- Data under study
=== Section Start ===
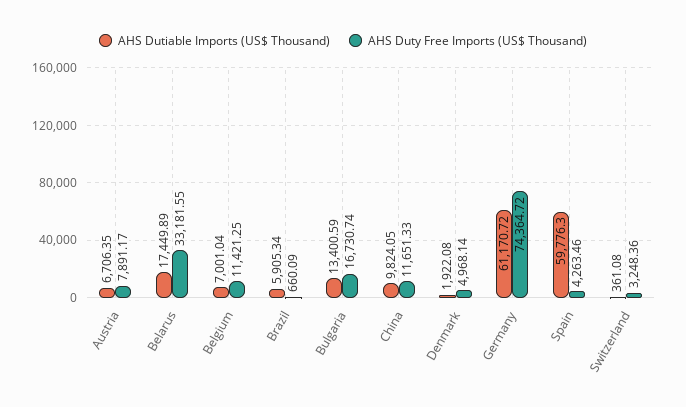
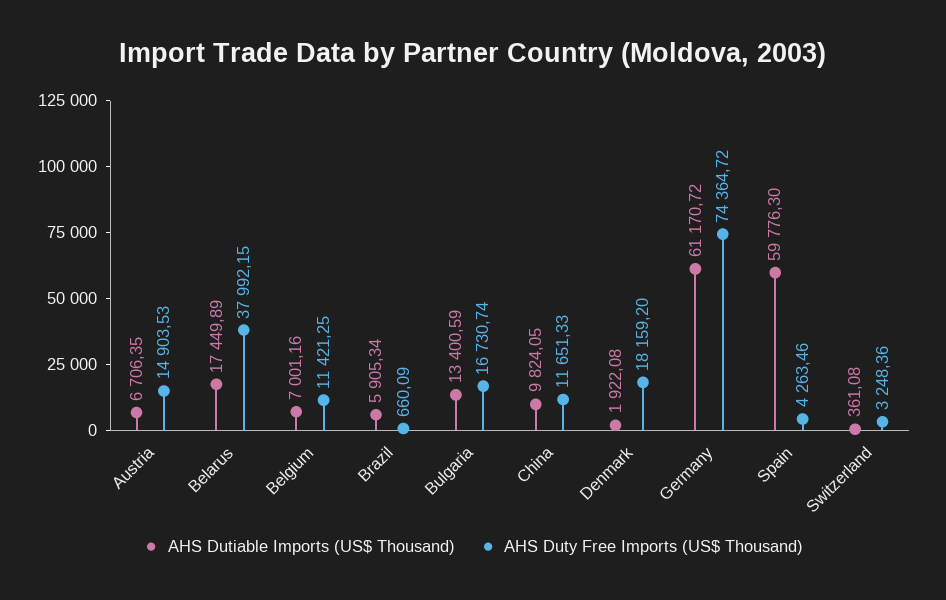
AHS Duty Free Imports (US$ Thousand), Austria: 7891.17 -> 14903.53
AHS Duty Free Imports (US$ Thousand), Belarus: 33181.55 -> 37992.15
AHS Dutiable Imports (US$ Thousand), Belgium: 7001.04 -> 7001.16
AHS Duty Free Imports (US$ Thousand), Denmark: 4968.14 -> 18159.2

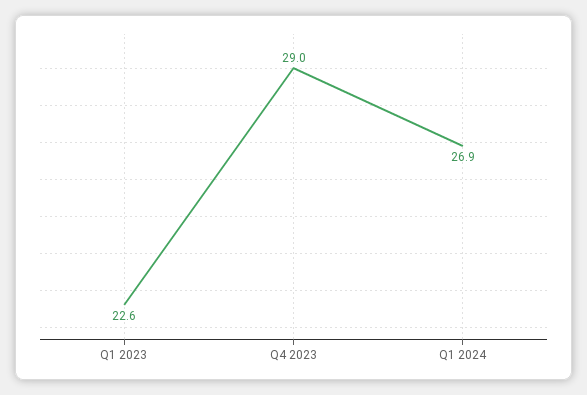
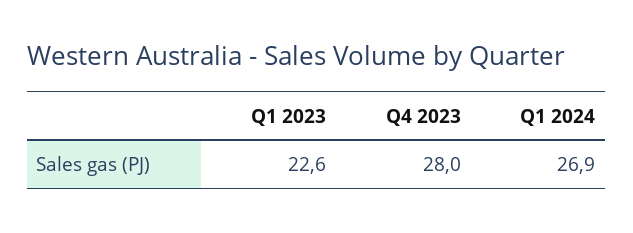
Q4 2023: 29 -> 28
=== Section End ===
=== Section Start ===
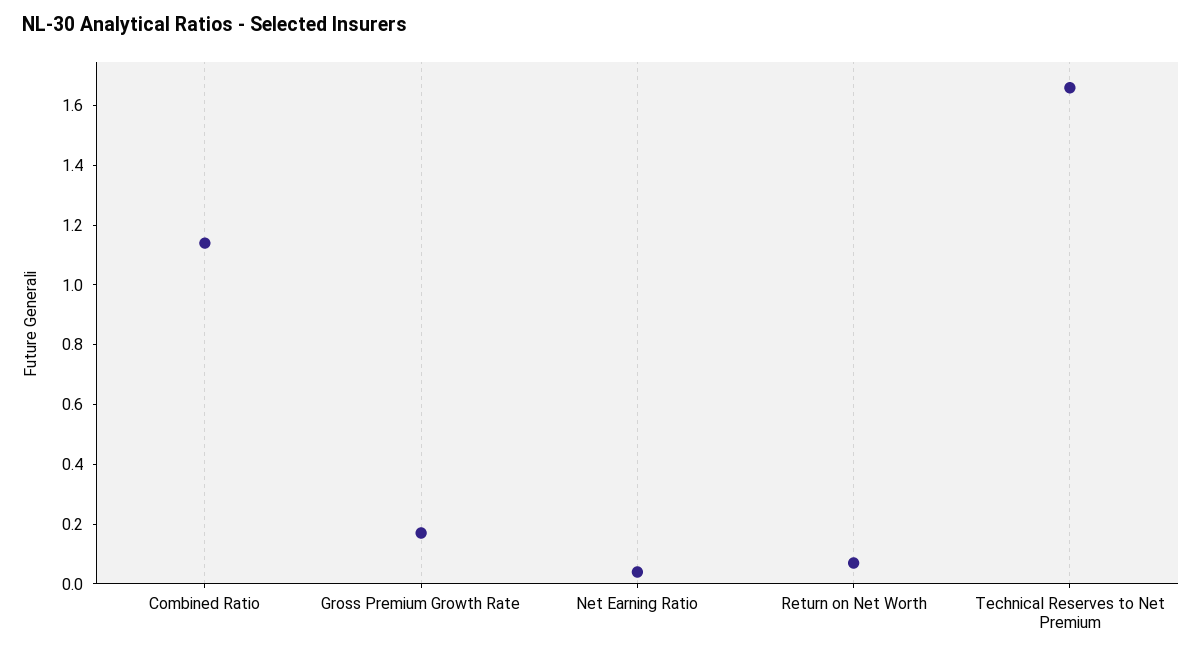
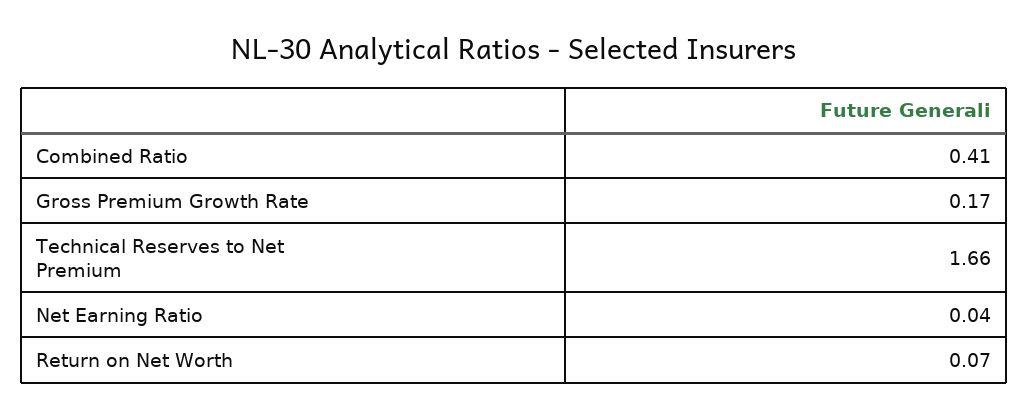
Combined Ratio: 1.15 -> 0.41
=== Section End ===
- Work to complete
Copy out exactly the lines above beginning with the line that contains "AHS Duty Free Imports (US$ Thousand), Denmark: 4968.14" and finishing with the line that contains "Q4 2023: 29 -> 28", including both; leave the pictures out.

- Task result
AHS Duty Free Imports (US$ Thousand), Denmark: 4968.14 -> 18159.2

Q4 2023: 29 -> 28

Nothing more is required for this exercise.